🤖 AI Summary
This work addresses a critical limitation in existing generative reward models (GenRMs), which optimize solely for preference label accuracy while neglecting the consistency between generated rationales and reference judgments, leading to unreliable reasoning and degradation in RLHF policy performance. To mitigate this, we propose R-Align, the first approach that explicitly treats reasoning fidelity as a core evaluation dimension.

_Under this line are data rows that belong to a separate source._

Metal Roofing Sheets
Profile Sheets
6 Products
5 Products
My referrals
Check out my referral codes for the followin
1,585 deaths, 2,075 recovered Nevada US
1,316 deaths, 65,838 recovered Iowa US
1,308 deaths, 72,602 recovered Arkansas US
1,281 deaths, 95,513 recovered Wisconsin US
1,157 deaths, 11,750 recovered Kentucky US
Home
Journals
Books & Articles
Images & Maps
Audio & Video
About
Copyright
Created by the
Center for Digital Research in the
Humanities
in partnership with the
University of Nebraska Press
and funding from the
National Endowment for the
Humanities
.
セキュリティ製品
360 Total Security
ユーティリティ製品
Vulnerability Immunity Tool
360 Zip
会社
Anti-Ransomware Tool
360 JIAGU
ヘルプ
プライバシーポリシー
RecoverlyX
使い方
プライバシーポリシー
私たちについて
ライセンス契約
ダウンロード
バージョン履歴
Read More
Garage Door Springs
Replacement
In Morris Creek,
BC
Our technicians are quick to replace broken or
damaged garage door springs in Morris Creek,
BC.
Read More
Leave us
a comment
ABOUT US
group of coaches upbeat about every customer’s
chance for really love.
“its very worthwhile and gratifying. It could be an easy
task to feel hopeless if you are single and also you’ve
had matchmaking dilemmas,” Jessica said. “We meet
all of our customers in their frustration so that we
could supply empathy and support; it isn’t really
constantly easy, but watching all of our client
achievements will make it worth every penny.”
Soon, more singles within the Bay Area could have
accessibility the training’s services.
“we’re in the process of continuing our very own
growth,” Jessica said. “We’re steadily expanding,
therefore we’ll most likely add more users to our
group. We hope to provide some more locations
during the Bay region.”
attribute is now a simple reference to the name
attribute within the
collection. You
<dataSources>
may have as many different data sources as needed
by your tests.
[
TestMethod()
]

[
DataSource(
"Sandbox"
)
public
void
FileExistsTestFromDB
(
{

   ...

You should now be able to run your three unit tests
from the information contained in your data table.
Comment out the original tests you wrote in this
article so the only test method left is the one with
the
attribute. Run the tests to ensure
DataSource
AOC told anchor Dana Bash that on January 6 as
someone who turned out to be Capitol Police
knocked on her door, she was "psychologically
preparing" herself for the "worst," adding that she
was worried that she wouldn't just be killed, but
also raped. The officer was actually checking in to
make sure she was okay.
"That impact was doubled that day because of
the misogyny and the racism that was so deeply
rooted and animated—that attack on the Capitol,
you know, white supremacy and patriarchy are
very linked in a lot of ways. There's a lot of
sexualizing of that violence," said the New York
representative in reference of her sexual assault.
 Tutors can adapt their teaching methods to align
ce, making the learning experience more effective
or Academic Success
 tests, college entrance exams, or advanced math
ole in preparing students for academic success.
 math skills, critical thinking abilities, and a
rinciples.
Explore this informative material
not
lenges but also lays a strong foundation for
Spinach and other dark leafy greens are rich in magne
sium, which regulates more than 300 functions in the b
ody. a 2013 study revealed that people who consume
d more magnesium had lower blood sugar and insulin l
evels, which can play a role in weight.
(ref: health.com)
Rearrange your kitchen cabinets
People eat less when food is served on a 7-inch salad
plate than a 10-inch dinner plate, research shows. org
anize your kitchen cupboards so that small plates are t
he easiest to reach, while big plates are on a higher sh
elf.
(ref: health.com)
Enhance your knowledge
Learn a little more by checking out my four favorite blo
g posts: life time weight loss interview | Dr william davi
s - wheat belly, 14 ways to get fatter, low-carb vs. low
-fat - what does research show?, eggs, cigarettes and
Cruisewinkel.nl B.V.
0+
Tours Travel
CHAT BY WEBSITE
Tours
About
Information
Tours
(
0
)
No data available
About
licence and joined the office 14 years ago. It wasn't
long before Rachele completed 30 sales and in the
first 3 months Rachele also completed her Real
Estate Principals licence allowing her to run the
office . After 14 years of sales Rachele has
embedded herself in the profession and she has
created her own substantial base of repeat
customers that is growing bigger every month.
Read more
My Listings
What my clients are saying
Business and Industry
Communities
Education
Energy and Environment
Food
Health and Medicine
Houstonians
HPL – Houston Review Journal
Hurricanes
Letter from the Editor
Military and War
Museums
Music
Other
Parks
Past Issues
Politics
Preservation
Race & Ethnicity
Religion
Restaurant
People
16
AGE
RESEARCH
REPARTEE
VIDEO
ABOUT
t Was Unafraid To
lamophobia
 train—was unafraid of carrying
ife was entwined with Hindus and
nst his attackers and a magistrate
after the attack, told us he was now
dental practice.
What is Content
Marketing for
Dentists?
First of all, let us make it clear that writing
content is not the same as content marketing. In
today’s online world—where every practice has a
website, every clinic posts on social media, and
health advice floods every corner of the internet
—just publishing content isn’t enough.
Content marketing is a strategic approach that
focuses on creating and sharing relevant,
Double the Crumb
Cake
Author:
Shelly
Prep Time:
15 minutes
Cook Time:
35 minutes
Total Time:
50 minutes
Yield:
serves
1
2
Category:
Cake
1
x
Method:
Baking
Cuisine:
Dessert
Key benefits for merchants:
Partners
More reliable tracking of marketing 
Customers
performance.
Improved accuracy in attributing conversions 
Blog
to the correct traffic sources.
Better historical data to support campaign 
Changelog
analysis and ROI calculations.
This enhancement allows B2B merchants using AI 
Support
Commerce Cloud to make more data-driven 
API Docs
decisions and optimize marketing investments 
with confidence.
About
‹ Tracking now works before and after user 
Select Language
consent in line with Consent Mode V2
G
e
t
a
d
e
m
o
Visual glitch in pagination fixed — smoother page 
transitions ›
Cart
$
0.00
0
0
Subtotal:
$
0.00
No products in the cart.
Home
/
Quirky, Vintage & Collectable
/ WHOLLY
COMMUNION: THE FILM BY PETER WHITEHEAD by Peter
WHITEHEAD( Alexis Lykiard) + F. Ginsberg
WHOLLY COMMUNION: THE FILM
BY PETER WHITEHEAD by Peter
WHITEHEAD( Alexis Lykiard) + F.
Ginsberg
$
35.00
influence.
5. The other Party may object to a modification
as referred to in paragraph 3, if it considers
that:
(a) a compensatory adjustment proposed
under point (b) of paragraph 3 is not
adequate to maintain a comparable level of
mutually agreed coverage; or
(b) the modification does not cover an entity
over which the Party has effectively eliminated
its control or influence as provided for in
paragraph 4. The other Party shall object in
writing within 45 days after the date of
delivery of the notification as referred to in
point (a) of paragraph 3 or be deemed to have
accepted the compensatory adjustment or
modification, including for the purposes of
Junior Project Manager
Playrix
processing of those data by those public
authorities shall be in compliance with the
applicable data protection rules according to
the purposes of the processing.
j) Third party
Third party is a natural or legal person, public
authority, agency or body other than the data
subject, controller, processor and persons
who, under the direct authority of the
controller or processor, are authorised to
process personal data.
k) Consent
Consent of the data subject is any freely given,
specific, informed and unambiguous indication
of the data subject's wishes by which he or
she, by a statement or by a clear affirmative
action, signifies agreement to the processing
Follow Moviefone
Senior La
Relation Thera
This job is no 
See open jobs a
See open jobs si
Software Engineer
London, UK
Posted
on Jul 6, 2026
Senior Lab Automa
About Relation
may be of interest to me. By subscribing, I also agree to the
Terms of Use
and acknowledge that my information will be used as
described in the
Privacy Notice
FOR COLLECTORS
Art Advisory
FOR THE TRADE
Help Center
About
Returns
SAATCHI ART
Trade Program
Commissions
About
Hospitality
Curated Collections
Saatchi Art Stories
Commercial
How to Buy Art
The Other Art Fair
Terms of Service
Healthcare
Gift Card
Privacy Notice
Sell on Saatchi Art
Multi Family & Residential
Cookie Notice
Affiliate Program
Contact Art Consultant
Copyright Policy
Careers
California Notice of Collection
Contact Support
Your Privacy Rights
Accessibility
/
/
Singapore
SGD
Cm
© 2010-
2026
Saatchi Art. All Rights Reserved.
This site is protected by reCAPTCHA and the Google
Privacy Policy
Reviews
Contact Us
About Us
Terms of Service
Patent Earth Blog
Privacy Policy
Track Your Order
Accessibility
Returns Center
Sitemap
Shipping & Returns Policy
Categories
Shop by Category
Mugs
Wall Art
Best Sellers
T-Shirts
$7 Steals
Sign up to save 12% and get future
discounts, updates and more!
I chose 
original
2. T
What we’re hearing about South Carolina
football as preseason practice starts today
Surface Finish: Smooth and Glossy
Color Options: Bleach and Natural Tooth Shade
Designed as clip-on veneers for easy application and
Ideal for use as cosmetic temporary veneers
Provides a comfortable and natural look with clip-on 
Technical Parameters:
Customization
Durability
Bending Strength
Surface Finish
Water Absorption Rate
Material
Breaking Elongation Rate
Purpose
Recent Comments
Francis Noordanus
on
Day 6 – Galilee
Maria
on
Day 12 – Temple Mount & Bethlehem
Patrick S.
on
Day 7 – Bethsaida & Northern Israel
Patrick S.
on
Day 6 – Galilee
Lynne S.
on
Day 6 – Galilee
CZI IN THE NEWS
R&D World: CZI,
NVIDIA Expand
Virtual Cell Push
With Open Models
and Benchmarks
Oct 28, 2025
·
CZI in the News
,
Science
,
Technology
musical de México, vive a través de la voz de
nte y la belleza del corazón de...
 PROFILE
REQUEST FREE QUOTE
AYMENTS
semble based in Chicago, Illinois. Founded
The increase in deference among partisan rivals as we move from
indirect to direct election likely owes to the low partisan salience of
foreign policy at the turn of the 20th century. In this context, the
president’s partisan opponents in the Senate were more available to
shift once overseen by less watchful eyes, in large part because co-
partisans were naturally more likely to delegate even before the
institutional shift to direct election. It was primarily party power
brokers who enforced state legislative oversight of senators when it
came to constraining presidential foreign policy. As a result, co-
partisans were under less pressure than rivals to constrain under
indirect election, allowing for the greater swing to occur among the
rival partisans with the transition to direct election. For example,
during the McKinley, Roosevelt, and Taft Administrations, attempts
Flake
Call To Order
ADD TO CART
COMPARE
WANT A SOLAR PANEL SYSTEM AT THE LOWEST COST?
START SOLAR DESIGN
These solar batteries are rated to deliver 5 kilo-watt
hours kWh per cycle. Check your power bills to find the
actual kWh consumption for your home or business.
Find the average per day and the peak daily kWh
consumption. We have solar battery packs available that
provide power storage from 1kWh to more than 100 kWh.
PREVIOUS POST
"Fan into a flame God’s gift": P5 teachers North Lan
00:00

R-Align introduces supervision from gold-standard judgments and enhances model reliability by explicitly aligning generated rationales with reference rationales. We design a rationale alignment loss and introduce a novel metric, Spurious Correctness (S-Corr), to quantify instances of misleadingly correct predictions. Experiments demonstrate that R-Align significantly reduces S-Corr, improves reasoning consistency across multiple reward modeling benchmarks, and consistently boosts downstream policy performance in STEM, programming, instruction following, and general-purpose tasks.
📝 Abstract
Reinforcement Learning from Human Feedback (RLHF) remains indispensable for aligning large language models (LLMs) in subjective domains. To enhance robustness, recent work shifts toward Generative Reward Models (GenRMs) that generate rationales before predicting preferences. Yet in GenRM training and evaluation, practice remains outcome-label-only, leaving reasoning quality unchecked. We show that reasoning fidelity-the consistency between a GenRM's preference decision and reference decision rationales-is highly predictive of downstream RLHF outcomes, beyond standard label accuracy. Specifically, we repurpose existing reward-model benchmarks to compute Spurious Correctness (S-Corr)-the fraction of label-correct decisions with rationales misaligned with golden judgments. Our empirical evaluation reveals substantial S-Corr even for competitive GenRMs, and higher S-Corr is associated with policy degeneration under optimization. To improve fidelity, we propose Rationale-Centric Alignment, R-Align, which augments training with gold judgments and explicitly supervises rationale alignment. R-Align reduces S-Corr on RM benchmarks and yields consistent gains in actor performance across STEM, coding, instruction following, and general tasks.